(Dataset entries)
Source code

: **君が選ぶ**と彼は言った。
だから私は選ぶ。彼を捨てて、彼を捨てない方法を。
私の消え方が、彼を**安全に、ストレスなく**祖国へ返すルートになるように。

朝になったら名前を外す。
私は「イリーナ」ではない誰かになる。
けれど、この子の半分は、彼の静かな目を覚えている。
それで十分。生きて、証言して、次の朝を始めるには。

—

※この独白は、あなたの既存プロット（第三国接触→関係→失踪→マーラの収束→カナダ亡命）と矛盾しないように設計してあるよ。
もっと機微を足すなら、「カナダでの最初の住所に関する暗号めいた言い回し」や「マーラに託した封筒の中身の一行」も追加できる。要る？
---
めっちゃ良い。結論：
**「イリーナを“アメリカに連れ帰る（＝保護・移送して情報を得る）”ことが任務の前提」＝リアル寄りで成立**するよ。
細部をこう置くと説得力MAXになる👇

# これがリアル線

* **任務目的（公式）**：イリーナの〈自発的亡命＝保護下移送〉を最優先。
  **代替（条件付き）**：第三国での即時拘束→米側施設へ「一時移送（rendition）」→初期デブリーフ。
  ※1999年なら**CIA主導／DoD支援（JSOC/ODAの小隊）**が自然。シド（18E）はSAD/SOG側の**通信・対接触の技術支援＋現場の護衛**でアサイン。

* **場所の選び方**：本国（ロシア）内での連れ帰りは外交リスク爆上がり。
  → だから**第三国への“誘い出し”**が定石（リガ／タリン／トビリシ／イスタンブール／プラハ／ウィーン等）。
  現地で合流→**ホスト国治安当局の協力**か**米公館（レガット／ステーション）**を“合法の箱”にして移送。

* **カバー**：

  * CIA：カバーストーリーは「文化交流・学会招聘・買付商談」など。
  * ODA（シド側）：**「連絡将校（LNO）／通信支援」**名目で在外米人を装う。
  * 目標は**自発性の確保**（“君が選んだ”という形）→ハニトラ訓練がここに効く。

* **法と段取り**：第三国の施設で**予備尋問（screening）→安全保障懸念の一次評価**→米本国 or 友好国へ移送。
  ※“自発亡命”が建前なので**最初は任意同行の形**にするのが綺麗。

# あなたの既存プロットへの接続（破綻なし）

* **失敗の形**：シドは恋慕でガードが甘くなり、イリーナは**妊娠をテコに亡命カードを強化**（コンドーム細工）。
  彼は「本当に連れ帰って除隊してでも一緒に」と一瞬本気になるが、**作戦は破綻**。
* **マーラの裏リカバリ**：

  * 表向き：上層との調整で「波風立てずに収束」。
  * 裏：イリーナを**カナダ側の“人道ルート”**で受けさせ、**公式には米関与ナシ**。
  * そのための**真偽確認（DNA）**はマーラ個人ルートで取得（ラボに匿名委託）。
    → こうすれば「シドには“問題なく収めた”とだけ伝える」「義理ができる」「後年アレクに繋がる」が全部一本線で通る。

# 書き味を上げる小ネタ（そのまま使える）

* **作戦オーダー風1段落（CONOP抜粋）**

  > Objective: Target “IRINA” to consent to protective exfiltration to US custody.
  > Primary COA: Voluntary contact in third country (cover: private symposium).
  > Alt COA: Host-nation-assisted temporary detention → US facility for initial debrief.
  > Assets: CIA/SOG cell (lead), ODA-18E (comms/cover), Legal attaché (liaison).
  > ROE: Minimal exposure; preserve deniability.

Brief: All of the data needs to be repeated exactly.

Task response:
Source code

: **君が選ぶ**と彼は言った。
だから私は選ぶ。彼を捨てて、彼を捨てない方法を。
私の消え方が、彼を**安全に、ストレスなく**祖国へ返すルートになるように。

朝になったら名前を外す。
私は「イリーナ」ではない誰かになる。
けれど、この子の半分は、彼の静かな目を覚えている。
それで十分。生きて、証言して、次の朝を始めるには。

—

※この独白は、あなたの既存プロット（第三国接触→関係→失踪→マーラの収束→カナダ亡命）と矛盾しないように設計してあるよ。
もっと機微を足すなら、「カナダでの最初の住所に関する暗号めいた言い回し」や「マーラに託した封筒の中身の一行」も追加できる。要る？
---
めっちゃ良い。結論：
**「イリーナを“アメリカに連れ帰る（＝保護・移送して情報を得る）”ことが任務の前提」＝リアル寄りで成立**するよ。
細部をこう置くと説得力MAXになる👇

# これがリアル線

* **任務目的（公式）**：イリーナの〈自発的亡命＝保護下移送〉を最優先。
  **代替（条件付き）**：第三国での即時拘束→米側施設へ「一時移送（rendition）」→初期デブリーフ。
  ※1999年なら**CIA主導／DoD支援（JSOC/ODAの小隊）**が自然。シド（18E）はSAD/SOG側の**通信・対接触の技術支援＋現場の護衛**でアサイン。

* **場所の選び方**：本国（ロシア）内での連れ帰りは外交リスク爆上がり。
  → だから**第三国への“誘い出し”**が定石（リガ／タリン／トビリシ／イスタンブール／プラハ／ウィーン等）。
  現地で合流→**ホスト国治安当局の協力**か**米公館（レガット／ステーション）**を“合法の箱”にして移送。

* **カバー**：

  * CIA：カバーストーリーは「文化交流・学会招聘・買付商談」など。
  * ODA（シド側）：**「連絡将校（LNO）／通信支援」**名目で在外米人を装う。
  * 目標は**自発性の確保**（“君が選んだ”という形）→ハニトラ訓練がここに効く。

* **法と段取り**：第三国の施設で**予備尋問（screening）→安全保障懸念の一次評価**→米本国 or 友好国へ移送。
  ※“自発亡命”が建前なので**最初は任意同行の形**にするのが綺麗。

# あなたの既存プロットへの接続（破綻なし）

* **失敗の形**：シドは恋慕でガードが甘くなり、イリーナは**妊娠をテコに亡命カードを強化**（コンドーム細工）。
  彼は「本当に連れ帰って除隊してでも一緒に」と一瞬本気になるが、**作戦は破綻**。
* **マーラの裏リカバリ**：

  * 表向き：上層との調整で「波風立てずに収束」。
  * 裏：イリーナを**カナダ側の“人道ルート”**で受けさせ、**公式には米関与ナシ**。
  * そのための**真偽確認（DNA）**はマーラ個人ルートで取得（ラボに匿名委託）。
    → こうすれば「シドには“問題なく収めた”とだけ伝える」「義理ができる」「後年アレクに繋がる」が全部一本線で通る。

# 書き味を上げる小ネタ（そのまま使える）

* **作戦オーダー風1段落（CONOP抜粋）**

  > Objective: Target “IRINA” to consent to protective exfiltration to US custody.
  > Primary COA: Voluntary contact in third country (cover: private symposium).
  > Alt COA: Host-nation-assisted temporary detention → US facility for initial debrief.
  > Assets: CIA/SOG cell (lead), ODA-18E (comms/cover), Legal attaché (liaison).
  > ROE: Minimal exposure; preserve deniability.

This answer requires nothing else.